Reproduce every line of text in the following listing word for word, leaving out the picture.

◆ ◆ ◆ ◆

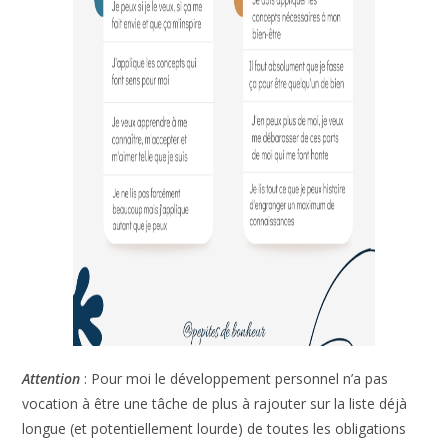
Évalue ton niveau de
sensibilité !
Soucieux(se) du
détail
, tu te prends la tête sur TOUT ?
À fleur de peau, tu ressens tout
intensément
?
Souvent critiqué(e), tu te sens en
décalage
avec la
plupart des gens ?
Inscris-toi pour recevoir ton
test gratuit
pour te
situer sur l’échelle de l’hypersensibilité !
Attention
: Pour moi le développement personnel n’a pas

◆ ◆ ◆ ◆

## Expected output
Évalue ton niveau de
sensibilité !
Soucieux(se) du
détail
, tu te prends la tête sur TOUT ?
À fleur de peau, tu ressens tout
intensément
?
Souvent critiqué(e), tu te sens en
décalage
avec la
plupart des gens ?
Inscris-toi pour recevoir ton
test gratuit
pour te
situer sur l’échelle de l’hypersensibilité !
Attention
: Pour moi le développement personnel n’a pas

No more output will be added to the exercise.